Encontro com Walter Salles e Marcelo Rubens Paiva em Paris – 05/06/2025 – Praça do Leitor

A imagem mostra duas pessoas em um palco durante uma cerimônia de premiação. À esquerda, uma pessoa está segurando um troféu, enquanto à direita, outra pessoa, que está em uma cadeira de rodas, fala ao microfone. O fundo é decorado com elementos gráficos relacionados ao evento.

Ernest Hemingway escreveu que Paris é uma festa. Na capital francesa, onde mais de 12 mil cafés se espalham pelos vinte “arrondissements”, as coincidências podem ser tão grandes quanto a chance de se perder nas ruelas de Montmartre.

Neste mar de bares e bistrôs, qual seria a probabilidade de, por acaso, encontrar dois dos maiores nomes da literatura e do cinema brasileiro no café logo abaixo de casa? E juntos. Pois foi exatamente isso que aconteceu comigo na última semana de março.

Ao voltar de bicicleta para casa, deparei-me com ninguém menos que Walter Salles e Marcelo Paiva, em uma animada confraternização no Café de Fleurus, na porta do pequeno prédio em que moro.

“Por que estavam ali?”, perguntei-me. A coincidência ficou ainda mais intrigante quando me lembrei de que, além de ser o único brasileiro vivendo nesta rua, o encontro ocorreu poucos dias após eu publicar minha primeira crônica em francês na imprensa europeia –no jornal suíço Le Temps. O texto, lançado às vésperas do Carnaval (e do Oscar), falava justamente do filme “Ainda Estou Aqui”.

Não hesitei e desci. Aproximei-me do balcão, ao lado de onde estavam. O proprietário do café, Pierre-Alexandre, parecia entender por que eu estava ali e rapidamente fez as apresentações. Conversamos. Foi um dos encontros mais incríveis da minha vida, exatamente por ser tão inesperado.

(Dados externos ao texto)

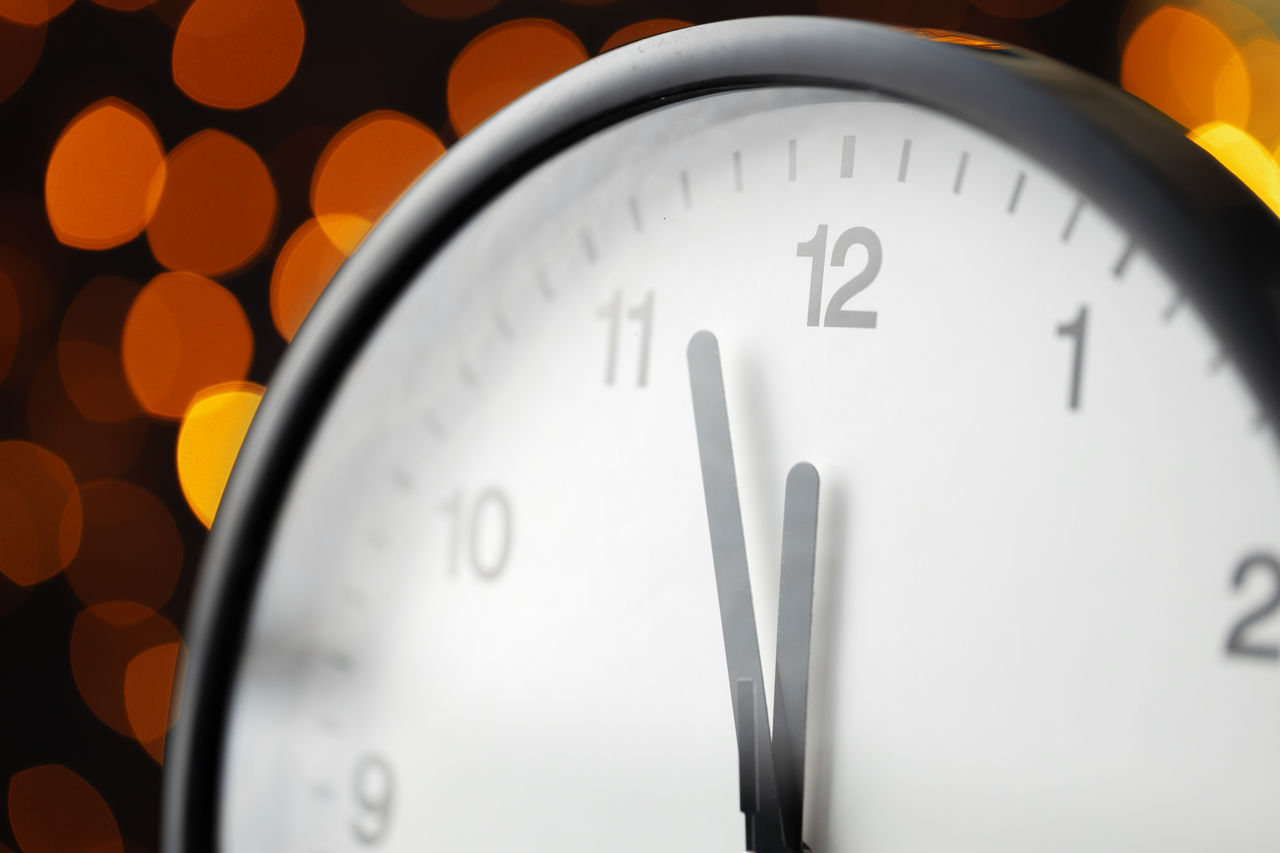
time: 11:57
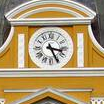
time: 3:25
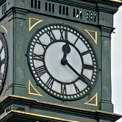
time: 12:20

Na conversa, além de parabenizá-los pela conquista histórica, mencionei meu texto. Ele tratava da feliz coincidência entre a “festa do esquecimento” – o Carnaval, onde se fantasiar é uma forma de esquecer-se– e a noite de Oscar que reconciliou o Brasil com sua memória.

Walter, Marcelo e Fernanda são mais do que inspiração para o novo cinema brasileiro. Eles representam estímulo para jovens que escrevem, realizam, atuam e criam em qualquer lugar do mundo. Assim como tantos outros, que aos 30 e poucos anos decidem se reinventar convencidos de que apenas a arte pode salvar o mundo, recentemente deixei meu cargo em uma organização internacional em Paris para seguir o sonho de me tornar escritor.

Em Paris, o café substitui a praia. É o espaço mais democrático da cidade, onde pessoas de todas as origens, condições sociais e posições políticas se encontram. Pela manhã, operários se reúnem; ao meio-dia, engravatados que trabalham no Senado tomam seu café; à tarde, escritores e artistas se encontram; e, à noite, vizinhos descem para um copo de vinho e se misturam aos jovens estudantes da Sorbonne ou da Panthéon-Assas.

O Café de Fleurus, onde encontrei Walter e Marcelo, conserva seu ar “d’antan” e seu charme despretensioso, com arquitetura dos anos 1950 que poderia ser assinada por Niemeyer ou Le Corbusier. Curiosamente, o prédio que abriga o café foi palco de concertos clandestinos organizados por Bob Dylan nos anos 1970, época em que a cantora americana Joan Baez, sua companheira, residia ali. Nesta mesma rua, não muito longe dali, viveram Gertrude Stein e o escritor Henry Miller, autor de “Trópico de Câncer”. Este foi, aliás, um dos livros que me inspirou a seguir a carreira de escritor.

Gosto de dizer que os lugares também têm espírito –l’esprit des lieux, o espírito dos lugares, como se lê num muro de uma viela no Marais. Eles se constroem pelas pessoas que os frequentam, com seus sonhos, histórias e, sobretudo, pelas coincidências que transformam a vida na arte do encontro, onde quer que estejamos.


Gabriel Petrus é escritor, baseado em Paris, e diretor global da Câmara de Comércio Internacional em Paris (ICC) entre 2019 e 2024. É professor de Direito Internacional na Universidade de Paris, de Relações Internacionais na Sciences Po e de Regulação da Inteligência Artificial na Paris-Panthéon-Assas.